What this comes to is my narrative stance in research.  I want to study, to write about, inquire into the idea of transformation experiences in teacher development.  Why do certain professional development experiences transform some teachers and not others?  How might narrative inquiry help us know the entire story that answers that question?  It seems that there is a fossil that must be discovered, unearthed, and polished for us to understand why some teachers respond with renewed vigor for the profession and others decide that one more hoop just won't do it for them.  I suspect transformation has to do with the validation teachers finally feel as professionals when they attend learning opportunities that honor their capacity as leaders.

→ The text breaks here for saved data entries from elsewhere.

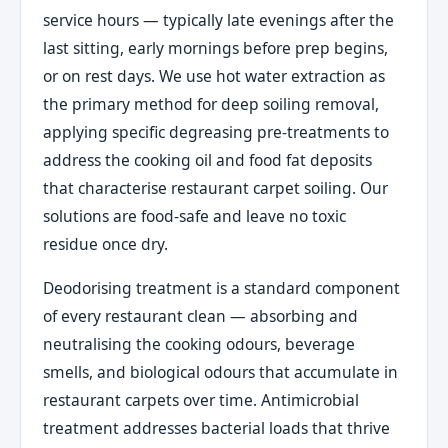
service hours — typically late evenings after the
last sitting, early mornings before prep begins,
or on rest days. We use hot water extraction as
the primary method for deep soiling removal,
applying specific degreasing pre-treatments to
address the cooking oil and food fat deposits
that characterise restaurant carpet soiling. Our
solutions are food-safe and leave no toxic
residue once dry.
Deodorising treatment is a standard component
of every restaurant clean — absorbing and
neutralising the cooking odours, beverage
smells, and biological odours that accumulate in
restaurant carpets over time. Antimicrobial
treatment addresses bacterial loads that thrive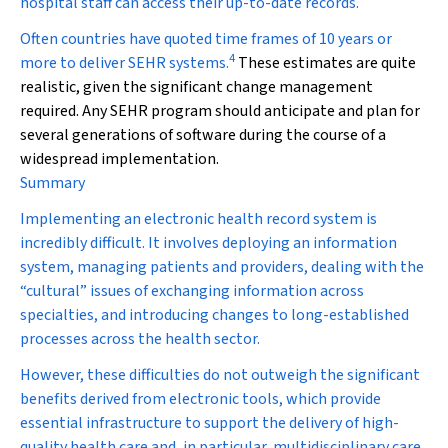
hospital staff can access their up-to-date records.
Often countries have quoted time frames of 10 years or
4
more to deliver SEHR systems.
These estimates are quite
realistic, given the significant change management
required. Any SEHR program should anticipate and plan for
several generations of software during the course of a
widespread implementation.
Summary
Implementing an electronic health record system is
incredibly difficult. It involves deploying an information
system, managing patients and providers, dealing with the
“cultural” issues of exchanging information across
specialties, and introducing changes to long-established
processes across the health sector.
However, these difficulties do not outweigh the significant
benefits derived from electronic tools, which provide
essential infrastructure to support the delivery of high-
quality health care and, in particular, multidisciplinary care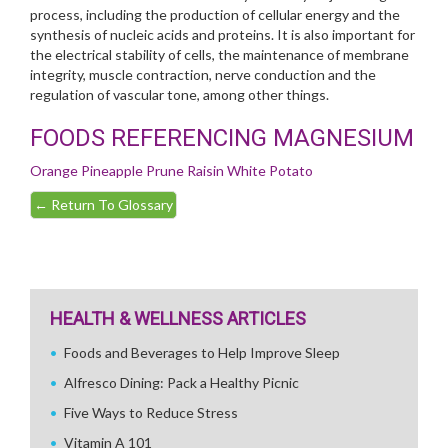
process, including the production of cellular energy and the
synthesis of nucleic acids and proteins. It is also important for
the electrical stability of cells, the maintenance of membrane
integrity, muscle contraction, nerve conduction and the
regulation of vascular tone, among other things.
FOODS REFERENCING MAGNESIUM
Orange
Pineapple
Prune
Raisin
White Potato
←
Return To Glossary
HEALTH & WELLNESS ARTICLES
Foods and Beverages to Help Improve Sleep
Alfresco Dining: Pack a Healthy Picnic
Five Ways to Reduce Stress
Vitamin A 101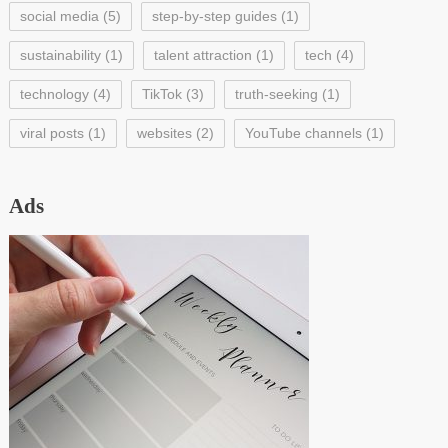
social media
(5)
step-by-step guides
(1)
sustainability
(1)
talent attraction
(1)
tech
(4)
technology
(4)
TikTok
(3)
truth-seeking
(1)
viral posts
(1)
websites
(2)
YouTube channels
(1)
Ads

Recently, I learned about another kind of transformation.  By listening to interviews, reading transcripts, and focusing on the story being told, I found a thread running through many conversations between one teacher and myself.  I created a narrative research/literature review that uncovered an interesting element that could lead to the teacher's exploration of new classroom strategies.  Seeing the story of our work, the teacher realized our conversations, more than class reflections, were intelligent talk that moved learning and discovery forward. That story is still developing.  But it may be key to figuring out the transformation piece.  Perhaps the transformed teachers discovered a fossil--their mission, teaching story, or leadership ability, perhaps--and were able to polish it with renewed strength and insight with the right excavation [PD] tools.  That, too, remains to be seen.

There may be no easy formula to determine the best professional learning opportunity.  It most likely is dependent on the disposition of the attendee and his or her context.  If that is true, even the well-designed PD may fall short of delivering (or deliverance).  This inquiry goes deeper than examining professional development feedback databases or administering surveys.  The story begins at the fossil, in the classroom before the professional development experience.  Either polishing happens or it doesn't, but we have to know the fossil from the beginning.

So I am still stuck with no title for my NCTE proposal and am only a  little clearer on my narrative stance in research.